The North Bay Parry Sound District Health Unit faced public outcry from people wanting to know exactly where, in the vast district, those cases were located. People argued that knowing cases were present in a particular area would incite residents in those areas to be more careful. However, the Health Unit insisted on giving numbers only by district, distinguishing only 12 cases in the Nipissing (from West Nipissing to Mattawa) area and 4 in the Parry Sound area. The decision was meant to protect the privacy of patients and their medical information, it was explained.
In response to the public pressure, Medical Officer of Health Dr. Jim Chirico put out a video saying vigilance was required all over the district, no matter where the particular cases may be. “We all need to assume COVID-19 is in every community and act now,” he advised. “Most individuals with COVID-19 have no symptoms or mild symptoms and don’t know that they have it, and unknowingly can infect others. If people wait for a positive test result in their community to follow public health recommendations, it is too late.” He further stated that divulging the location of positive cases would not make the community safer, but only satisfy curiosity and compromise patient privacy.
Notably, the freeze in the number of cases coincided with the ramping up of COVID-19 testing in the district, which some thought would lead to a sudden rise in positive cases as more results came in. In West Nipissing, a COVID-19 Assessment Centre was opened on March 30 at the Sturgeon Falls Complex, but with narrow testing criteria, few tests were done in the first days of April. By mid-April, the criteria was relaxed and more people were being tested, with local visits going from 1 to 3 per day to up to 15. The exact figures are added to the district totals, and as of April 29, the North Bay Parry Sound District Health Unit reported 1731 tests had been conducted, and 279 results were still pending.
“Due to a global supply shortage and initial laboratory testing capacity issues, the province was unable to test as frequently as we would have liked,” said Dr.
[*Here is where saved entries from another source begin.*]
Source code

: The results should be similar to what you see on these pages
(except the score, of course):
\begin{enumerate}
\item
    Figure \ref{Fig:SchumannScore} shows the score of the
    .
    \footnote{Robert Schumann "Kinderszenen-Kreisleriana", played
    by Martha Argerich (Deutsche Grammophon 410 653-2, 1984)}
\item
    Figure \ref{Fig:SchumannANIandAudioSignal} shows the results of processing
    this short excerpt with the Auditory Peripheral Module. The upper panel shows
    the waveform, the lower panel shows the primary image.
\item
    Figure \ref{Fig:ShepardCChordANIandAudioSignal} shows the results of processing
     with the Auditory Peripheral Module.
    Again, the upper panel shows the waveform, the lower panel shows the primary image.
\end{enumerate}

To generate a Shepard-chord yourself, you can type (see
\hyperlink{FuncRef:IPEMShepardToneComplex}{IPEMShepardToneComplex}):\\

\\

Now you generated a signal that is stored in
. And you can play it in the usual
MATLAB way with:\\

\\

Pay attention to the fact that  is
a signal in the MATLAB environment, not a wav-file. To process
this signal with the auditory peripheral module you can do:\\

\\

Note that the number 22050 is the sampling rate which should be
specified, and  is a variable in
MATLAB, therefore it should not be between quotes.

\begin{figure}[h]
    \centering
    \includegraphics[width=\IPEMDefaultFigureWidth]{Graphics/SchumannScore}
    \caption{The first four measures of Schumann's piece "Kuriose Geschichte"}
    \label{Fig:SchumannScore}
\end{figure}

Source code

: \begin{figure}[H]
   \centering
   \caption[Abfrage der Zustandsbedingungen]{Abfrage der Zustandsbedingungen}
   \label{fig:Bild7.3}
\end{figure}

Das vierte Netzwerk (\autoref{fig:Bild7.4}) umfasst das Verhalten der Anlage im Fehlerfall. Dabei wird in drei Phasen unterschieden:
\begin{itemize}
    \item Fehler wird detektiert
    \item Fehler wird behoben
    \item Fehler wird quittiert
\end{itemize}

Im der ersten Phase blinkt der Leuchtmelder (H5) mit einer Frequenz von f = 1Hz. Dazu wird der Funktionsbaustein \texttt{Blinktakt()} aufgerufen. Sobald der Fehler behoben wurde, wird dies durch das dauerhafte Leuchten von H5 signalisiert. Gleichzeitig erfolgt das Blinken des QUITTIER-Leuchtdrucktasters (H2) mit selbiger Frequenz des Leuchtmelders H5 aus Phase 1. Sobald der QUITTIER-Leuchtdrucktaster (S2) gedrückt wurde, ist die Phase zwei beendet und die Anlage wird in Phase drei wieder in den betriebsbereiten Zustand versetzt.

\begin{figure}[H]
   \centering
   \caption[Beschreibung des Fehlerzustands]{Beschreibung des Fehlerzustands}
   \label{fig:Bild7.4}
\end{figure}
Chirico on April 22, adding that between April 13 and 19, testing more than doubled over the previous week. “Now that supplies are available, the increased testing will help determine how prevalent COVID-19 is in our region.”
Despite more relaxed testing criteria, WN General Hospital CEO Cynthia Desormiers stresses that the local assessment centre is not taking walk-ins; people must have an appointment to attend. Individuals who suspect they may have COVID-19 are asked to call their healthcare provider, Telehealth or the Health Unit before they are referred to the centre.
The health authorities also caution against relaxing protective measures too quickly in reaction to the flattening curve, stressing that the low rate of propagation is the result of good social distancing in the area, and this needs to continue while the threat remains high. They point to numbers for all of Ontario, which are still alarming, at 15,728 cases and 996 deaths as of April 29.